• [What you have to do]: Could you set down exactly the lines in the records below between the line holding "focal_mm: 17.2" and the line holding "exposure_s: 1/160", inclusive?

• [Information shown]:
Start of Block
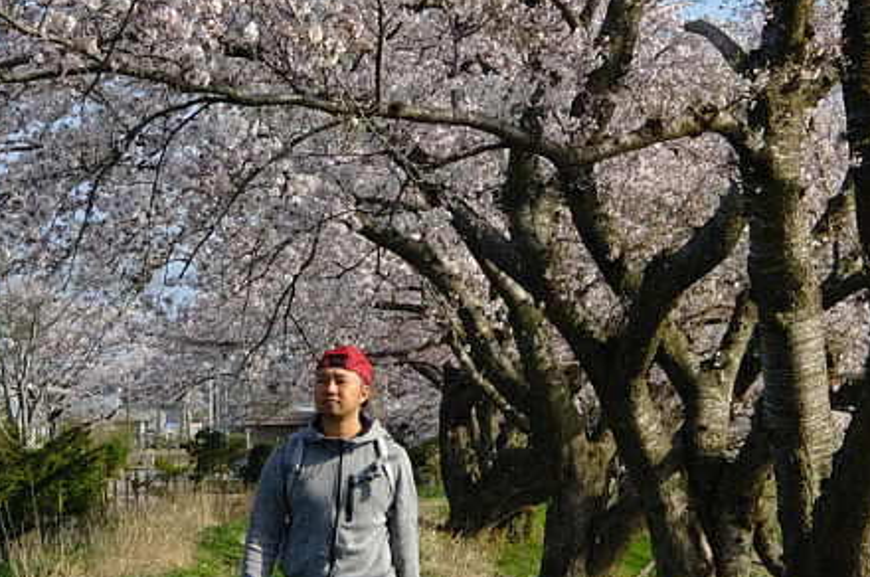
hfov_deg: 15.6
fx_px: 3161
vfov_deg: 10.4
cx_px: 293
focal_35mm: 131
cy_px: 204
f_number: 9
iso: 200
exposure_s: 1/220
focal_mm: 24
End of Block
Start of Block
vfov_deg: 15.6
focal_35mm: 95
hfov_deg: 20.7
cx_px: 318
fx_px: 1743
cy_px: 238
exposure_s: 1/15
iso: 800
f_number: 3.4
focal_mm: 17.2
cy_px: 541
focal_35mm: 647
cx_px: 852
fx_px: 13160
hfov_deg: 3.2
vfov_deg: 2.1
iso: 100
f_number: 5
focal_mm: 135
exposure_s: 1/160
End of Block
• [Solution]:
focal_mm: 17.2
cy_px: 541
focal_35mm: 647
cx_px: 852
fx_px: 13160
hfov_deg: 3.2
vfov_deg: 2.1
iso: 100
f_number: 5
focal_mm: 135
exposure_s: 1/160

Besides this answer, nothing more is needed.